Page-level text extractions >>
******************************
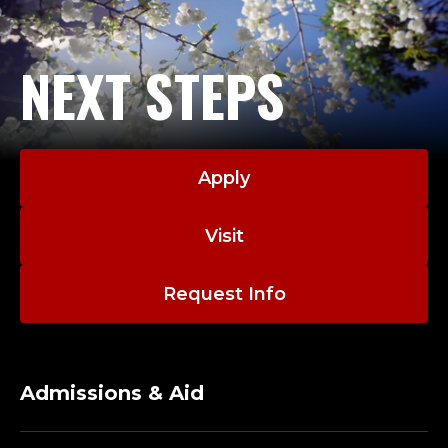
U
N
NEXT STEPS
I
C
A
Apply
T
Visit
I
Request Info
O
N
S
Admissions & Aid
******************************
EXERCISE OBJECTIVE >> Please repeat each record above precisely, with the pictures left out.

WRITTEN RESPONSE >>
U
N
NEXT STEPS
I
C
A
Apply
T
Visit
I
Request Info
O
N
S
Admissions & Aid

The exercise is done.